HB 953, which you can read in full here, would amend the state’s hate crime law to make it illegal to target someone’s “person or property” for a crime “because of actual or perceived employment as a law enforcement officer or firefighter.” A law enforcement officer is defined very broadly here to include many active-duty and retired officers, as well as prison corrections officers:
“Law enforcement officer” shall mean any active or retired city, parish, or state law enforcement officer, peace officer, sheriff, deputy sheriff, probation or parole officer, marshal, deputy, wildlife enforcement agent, state correctional officer, a commissioned agent of the Department of Public Safety and Corrections, and any federal law enforcement officer or employee whose permanent duties include making arrests, performing search and seizures, execution of criminal arrest warrants, execution of civil seizure warrants, any civil functions performed by sheriffs or deputy sheriffs, enforcement of penal or traffic laws, or the care, custody, control, or supervision of inmates.

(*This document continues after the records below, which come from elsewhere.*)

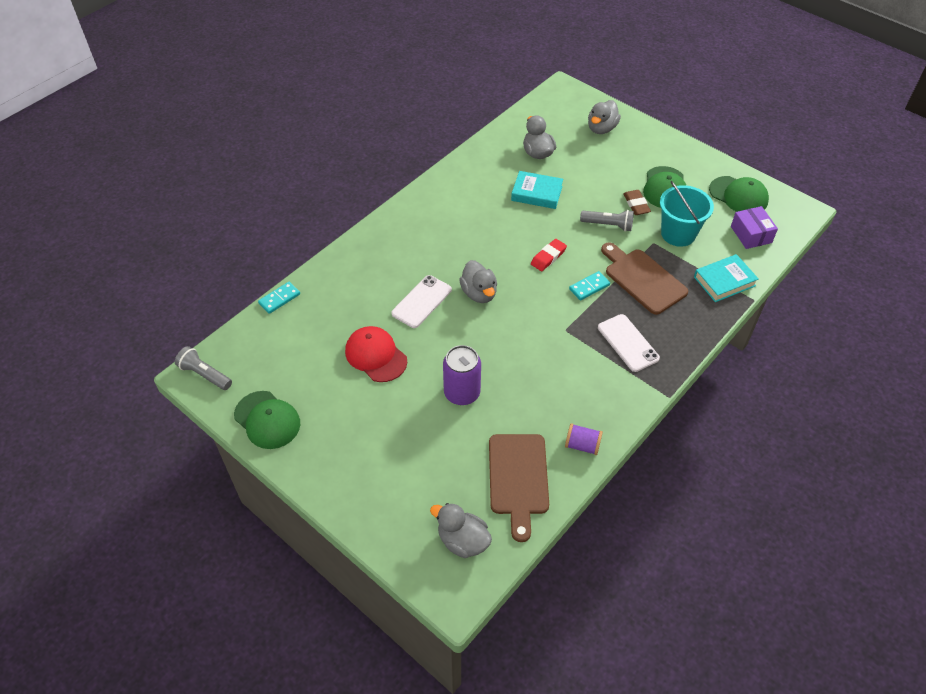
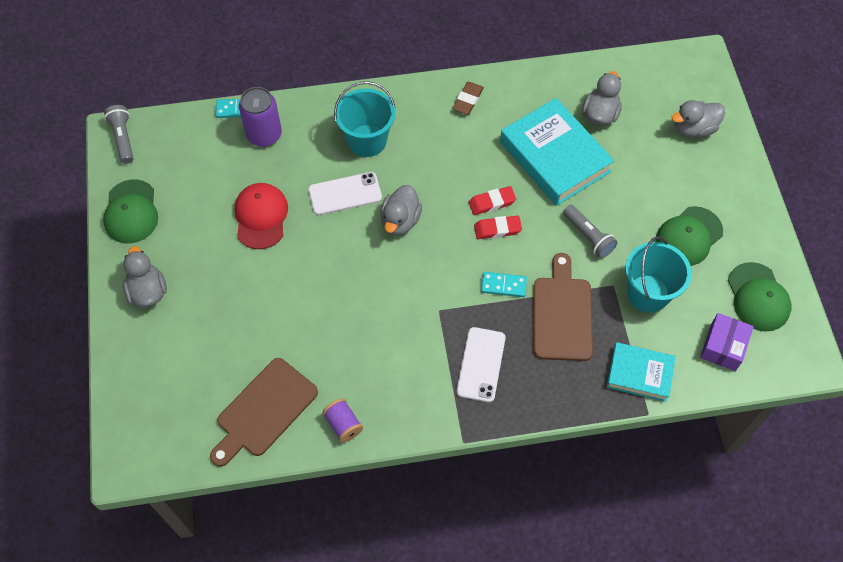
camera: 40 degrees right, 10 degrees up
(401, 259) = (367, 140): none -> turquoise bucket
(462, 393) = (295, 302): purple can -> purple can (264, 135)
(462, 541) = (173, 426): grey duck -> grey duck (148, 291)
(527, 244) = (492, 202): none -> red eraser
(536, 193) = (554, 157): turquoise book -> turquoise book, size x1.72
(636, 205) = (639, 234): brown eraser -> brown eraser (468, 100)

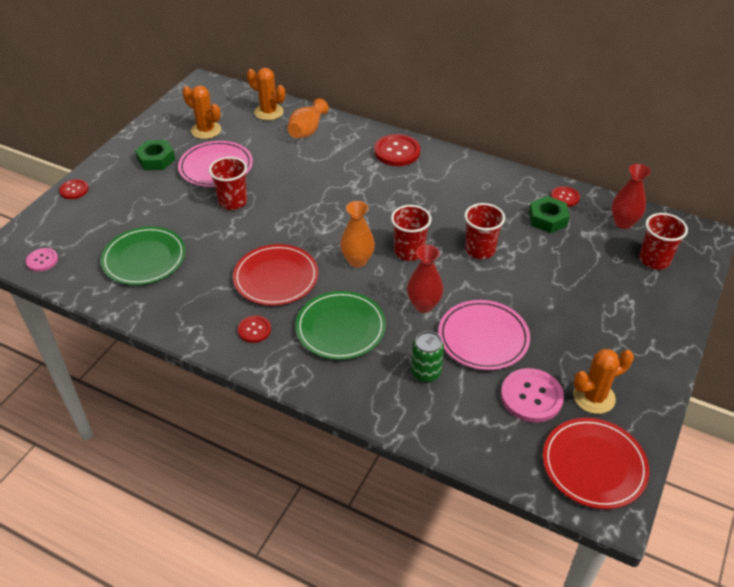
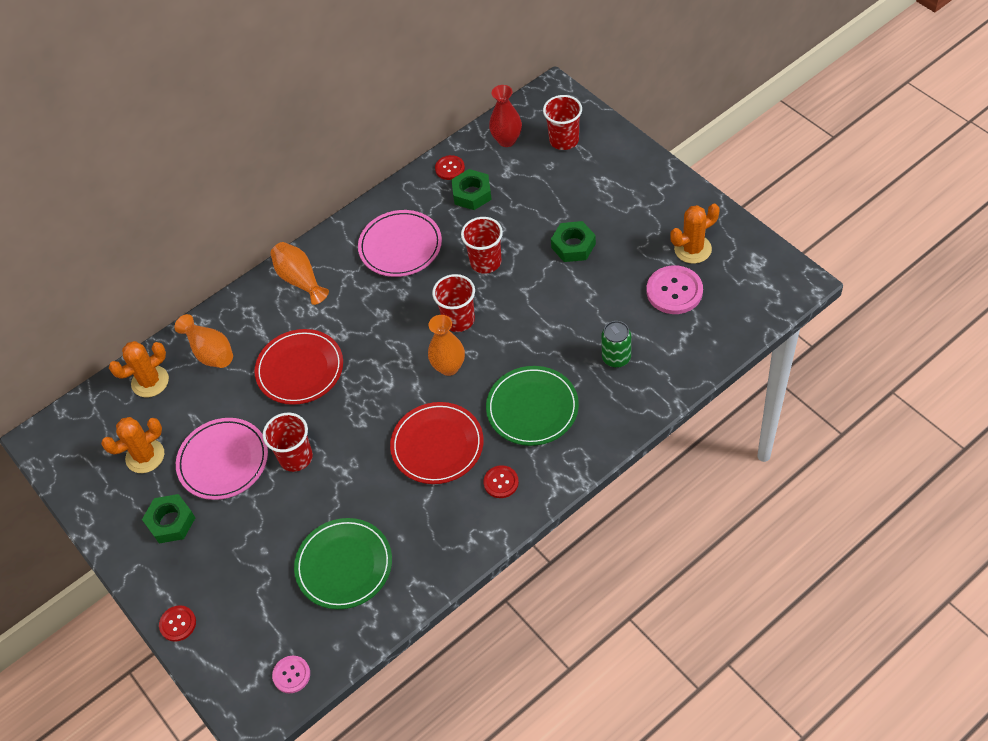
camera: 60 degrees left, 10 degrees up
(397, 152) = (300, 279): red button -> orange vase
(423, 305) = (535, 332): red vase -> none
(483, 337) = (595, 300): pink plate -> pink plate (400, 246)
(536, 303) = (573, 246): none -> green nut
(594, 397) = (692, 249): orange cactus -> orange cactus turned 60 degrees clockwise
(594, 465) = (756, 277): red plate -> red plate (300, 369)

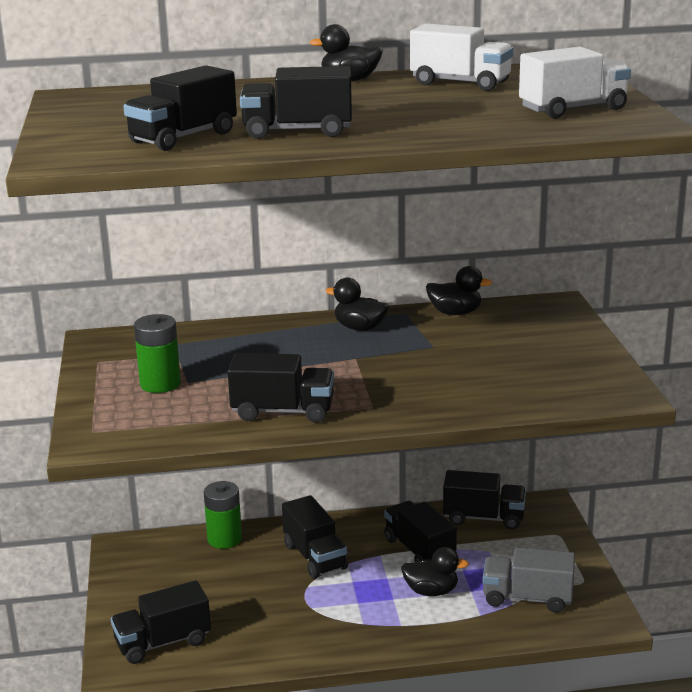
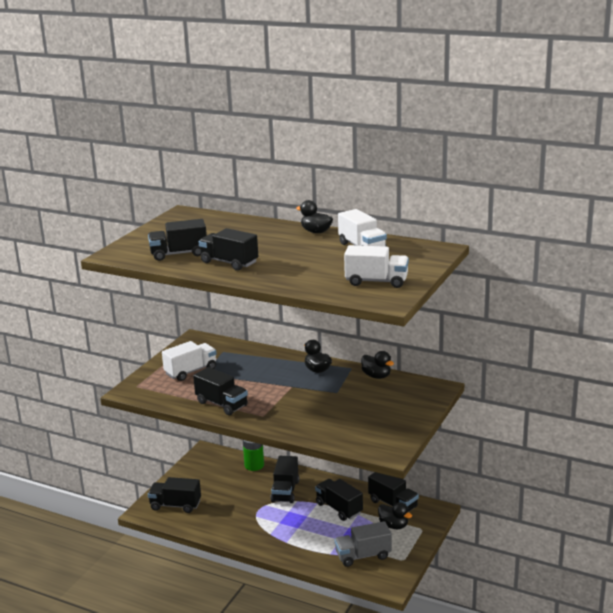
camera: 35 degrees right, 0 degrees up
(160, 384) = (191, 371): green battery -> white truck
(419, 551) = (339, 508): black truck -> black truck turned 45 degrees counterclockwise
(431, 591) = (320, 532): black duck -> black duck (393, 525)
(527, 598) = (363, 555): grey truck -> grey truck turned 60 degrees counterclockwise

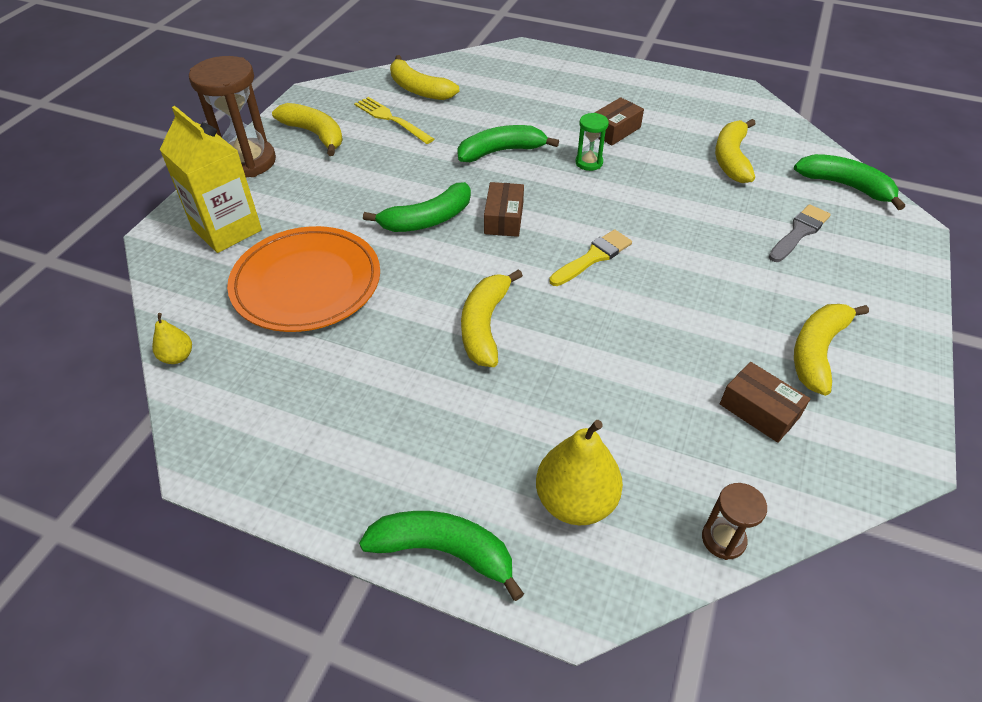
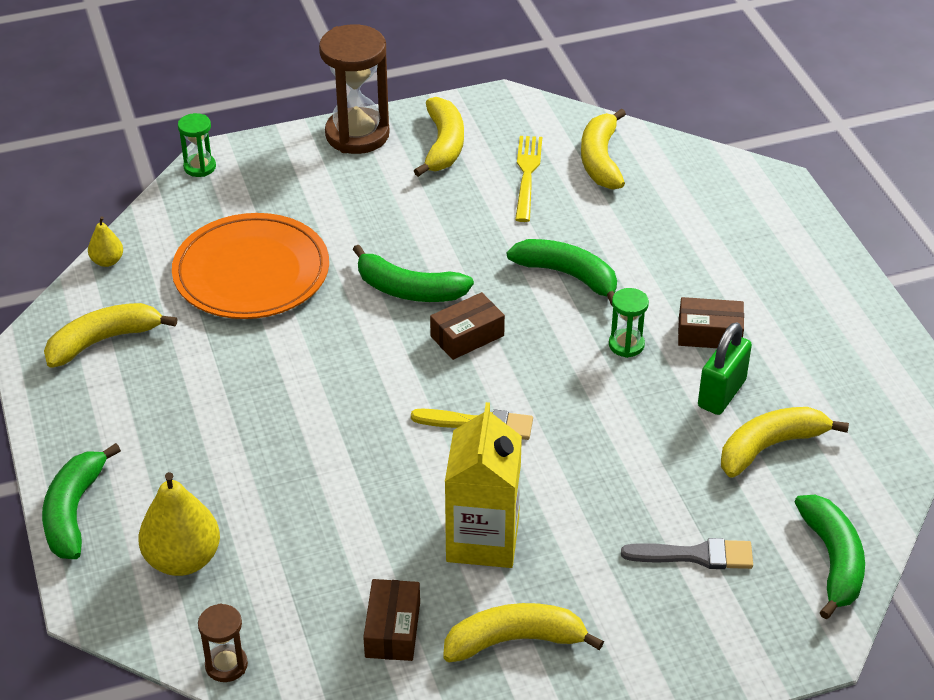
camera: 50 degrees right, 5 degrees down
(157, 248) = (200, 167): none -> green hourglass
(227, 230) = (262, 186): yellow carton -> yellow carton (482, 539)
(444, 551) = (74, 512): green banana -> green banana turned 150 degrees counterclockwise
(484, 325) = (314, 404): yellow banana -> yellow banana (103, 341)
(669, 152) = (721, 393): none -> green padlock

The bill is being sponsored by Rep. Lance Harris, a Republican from Alexandria, who says it’s necessary because of attacks on first responders and law enforcement officers. Harris specifically said the bill is in response to the shooting death of Darren Goforth, a sheriff’s deputy who was shot and killed at a gas station in Houston, Texas. The suspect, Shannon Miles, was accused in an indictment of retaliating against Goforth because he was a police officer.
That’s a terrible crime, but it hardly points to a wave of attacks on cops; Harris was evidently unable to point to even a single one in his home state. And hate crime legislation was created because certain crimes—beating someone for being openly gay or wearing a turban, for example—are meant to strike fear in the heart of a community. Being a law enforcement officer is a job, not a fixed, immutable identity like race, gender or sexual orientation: the things at the center of actual hate crimes.
The bill easily passed the Senate Judiciary Committee Tuesday and is headed to the full Senate, and then, very likely, to Governor Bel Edwards’ desk to be signed into law.